Le document souligne, à ce titre, «la nécessité d’établir un plan d’action global à même de garantir l’efficacité du système de protection sociale, sa pérennité et son impact sur l’inclusion sociale», alors que les équilibres financiers restent fragilisés par l’augmentation des charges et les mutations démographiques. En effet, certaines caisses comme la CNR connaissent depuis des années, d’énormes déficits.
Bien que la situation de la CNR se soit nettement améliorée (déficit de 580 milliards de DA en 2019, réduit à 300 milliards en 2025), la situation générale demeure précaire. Beaucoup d’argent en effet circule dans l’informel qui pourrait être une source de financement non négligeable si l’on parvient à le capter au profit de la Casnos et de la Cnas notamment, qui doit, d’ailleurs, renforcer son système de recouvrement. Le «plan global» auquel pense le gouvernement, inclut-il cette solution ?
Qualité et sécurité des infrastructures
Au-delà de ce dossier, la réunion de gouvernement a également permis de poursuivre l’examen du projet de décret exécutif fixant «les modalités et conditions d’homologation des produits de construction, d’entretien et d’exploitation des infrastructures» routières, autoroutières, aéroportuaires, maritimes et ferroviaires. Ce texte vise notamment à «fixer les normes techniques des produits utilisés» dans les travaux publics et à «mettre en place un référentiel» garantissant la qualité et la sécurité des infrastructures de base.
Modernisation du service public
Par ailleurs, l’exécutif a entendu une communication consacrée au projet national de référence d’adressage, présenté comme un levier de modernisation des services publics. Selon le communiqué, ce projet s’inscrit dans le cadre «des directives du président de la République et des efforts de l’État pour moderniser les services publics et consolider la transformation numérique».

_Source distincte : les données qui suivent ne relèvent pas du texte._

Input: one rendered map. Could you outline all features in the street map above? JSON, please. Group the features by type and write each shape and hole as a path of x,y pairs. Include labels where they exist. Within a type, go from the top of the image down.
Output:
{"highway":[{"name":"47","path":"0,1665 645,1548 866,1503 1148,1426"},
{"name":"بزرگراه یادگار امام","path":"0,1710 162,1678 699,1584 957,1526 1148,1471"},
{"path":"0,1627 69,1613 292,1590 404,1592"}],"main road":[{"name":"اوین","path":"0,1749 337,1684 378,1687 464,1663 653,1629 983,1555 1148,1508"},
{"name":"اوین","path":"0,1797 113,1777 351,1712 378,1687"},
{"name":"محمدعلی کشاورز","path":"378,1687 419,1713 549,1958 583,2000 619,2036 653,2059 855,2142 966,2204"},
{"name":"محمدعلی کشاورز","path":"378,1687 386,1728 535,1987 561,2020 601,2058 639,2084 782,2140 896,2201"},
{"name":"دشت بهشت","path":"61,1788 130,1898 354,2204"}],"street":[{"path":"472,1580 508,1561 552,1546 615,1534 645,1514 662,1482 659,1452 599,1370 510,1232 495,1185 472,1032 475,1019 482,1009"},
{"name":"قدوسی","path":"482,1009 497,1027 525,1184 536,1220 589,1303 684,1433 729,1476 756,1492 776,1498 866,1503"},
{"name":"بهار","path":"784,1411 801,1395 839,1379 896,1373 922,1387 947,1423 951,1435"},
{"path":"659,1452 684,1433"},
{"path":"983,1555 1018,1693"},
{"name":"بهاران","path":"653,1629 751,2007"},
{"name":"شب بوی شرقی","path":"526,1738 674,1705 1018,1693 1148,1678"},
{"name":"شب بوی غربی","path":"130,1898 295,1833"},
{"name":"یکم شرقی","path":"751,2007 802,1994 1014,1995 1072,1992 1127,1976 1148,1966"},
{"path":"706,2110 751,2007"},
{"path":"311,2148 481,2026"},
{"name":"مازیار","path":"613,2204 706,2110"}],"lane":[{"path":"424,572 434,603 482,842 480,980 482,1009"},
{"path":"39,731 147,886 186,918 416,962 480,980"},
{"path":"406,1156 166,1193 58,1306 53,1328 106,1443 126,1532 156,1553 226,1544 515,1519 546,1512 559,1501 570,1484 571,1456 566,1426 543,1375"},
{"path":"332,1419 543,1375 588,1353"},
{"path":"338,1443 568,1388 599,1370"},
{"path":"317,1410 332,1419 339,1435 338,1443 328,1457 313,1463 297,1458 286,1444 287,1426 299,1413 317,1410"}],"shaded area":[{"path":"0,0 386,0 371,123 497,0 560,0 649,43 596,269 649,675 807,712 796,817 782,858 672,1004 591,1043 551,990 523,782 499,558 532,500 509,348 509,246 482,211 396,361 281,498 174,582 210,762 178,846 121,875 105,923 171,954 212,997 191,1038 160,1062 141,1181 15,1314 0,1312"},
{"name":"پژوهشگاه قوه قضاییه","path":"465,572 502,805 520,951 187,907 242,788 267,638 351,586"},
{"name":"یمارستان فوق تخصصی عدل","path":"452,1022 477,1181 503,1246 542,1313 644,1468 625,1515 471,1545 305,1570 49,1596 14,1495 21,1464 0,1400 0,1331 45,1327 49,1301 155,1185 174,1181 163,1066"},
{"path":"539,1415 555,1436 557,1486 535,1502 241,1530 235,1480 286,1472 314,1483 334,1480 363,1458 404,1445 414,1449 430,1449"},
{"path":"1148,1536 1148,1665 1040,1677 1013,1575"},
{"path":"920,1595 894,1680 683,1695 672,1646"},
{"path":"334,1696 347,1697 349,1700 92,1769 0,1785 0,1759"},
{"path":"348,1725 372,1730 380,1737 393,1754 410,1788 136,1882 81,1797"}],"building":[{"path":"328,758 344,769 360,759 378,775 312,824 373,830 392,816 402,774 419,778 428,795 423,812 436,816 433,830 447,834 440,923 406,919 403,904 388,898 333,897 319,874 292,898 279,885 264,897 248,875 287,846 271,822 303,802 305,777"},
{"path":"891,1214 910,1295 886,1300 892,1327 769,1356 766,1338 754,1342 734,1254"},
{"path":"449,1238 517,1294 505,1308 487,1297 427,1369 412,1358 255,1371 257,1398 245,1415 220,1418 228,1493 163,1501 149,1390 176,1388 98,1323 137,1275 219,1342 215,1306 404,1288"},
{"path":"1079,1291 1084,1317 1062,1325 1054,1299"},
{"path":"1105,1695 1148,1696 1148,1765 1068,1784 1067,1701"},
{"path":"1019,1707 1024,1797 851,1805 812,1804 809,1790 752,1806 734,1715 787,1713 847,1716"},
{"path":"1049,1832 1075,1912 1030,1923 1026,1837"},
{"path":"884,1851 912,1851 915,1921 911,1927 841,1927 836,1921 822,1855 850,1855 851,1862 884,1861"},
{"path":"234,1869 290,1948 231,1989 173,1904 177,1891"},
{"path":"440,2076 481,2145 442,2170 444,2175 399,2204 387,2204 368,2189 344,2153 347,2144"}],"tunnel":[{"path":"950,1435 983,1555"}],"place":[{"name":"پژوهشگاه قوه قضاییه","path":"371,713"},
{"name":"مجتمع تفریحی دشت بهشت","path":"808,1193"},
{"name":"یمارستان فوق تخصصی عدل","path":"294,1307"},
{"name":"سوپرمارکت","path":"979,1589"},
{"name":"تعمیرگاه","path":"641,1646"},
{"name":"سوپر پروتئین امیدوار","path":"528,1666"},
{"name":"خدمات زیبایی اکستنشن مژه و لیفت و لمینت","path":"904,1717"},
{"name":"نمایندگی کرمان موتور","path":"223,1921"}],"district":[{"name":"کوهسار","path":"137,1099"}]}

Il est également considéré comme «un outil stratégique pour réorganiser les espaces urbains, améliorer la qualité des services publics et favoriser la transition vers une gouvernance intelligente et fondée sur les données».
Veille sanitaire
Sur le plan sanitaire, le gouvernement a examiné la situation épidémiologique des maladies transmissibles à déclaration obligatoire, tant au niveau national qu’international. Le communiqué relève que ces pathologies «continuent de constituer un défi majeur pour le système national de santé», appelant à «renforcer les capacités de détection précoce et de digitalisation des systèmes de remontée de l’information», ainsi qu’à «une coordination intersectorielle accrue» pour faire face aux risques épidémiques.
Au final, cette réunion met en évidence la multiplicité des chantiers engagés par l’Exécutif, avec en toile de fond la nécessité d’adapter les politiques publiques aux mutations économiques, sociales et technologiques.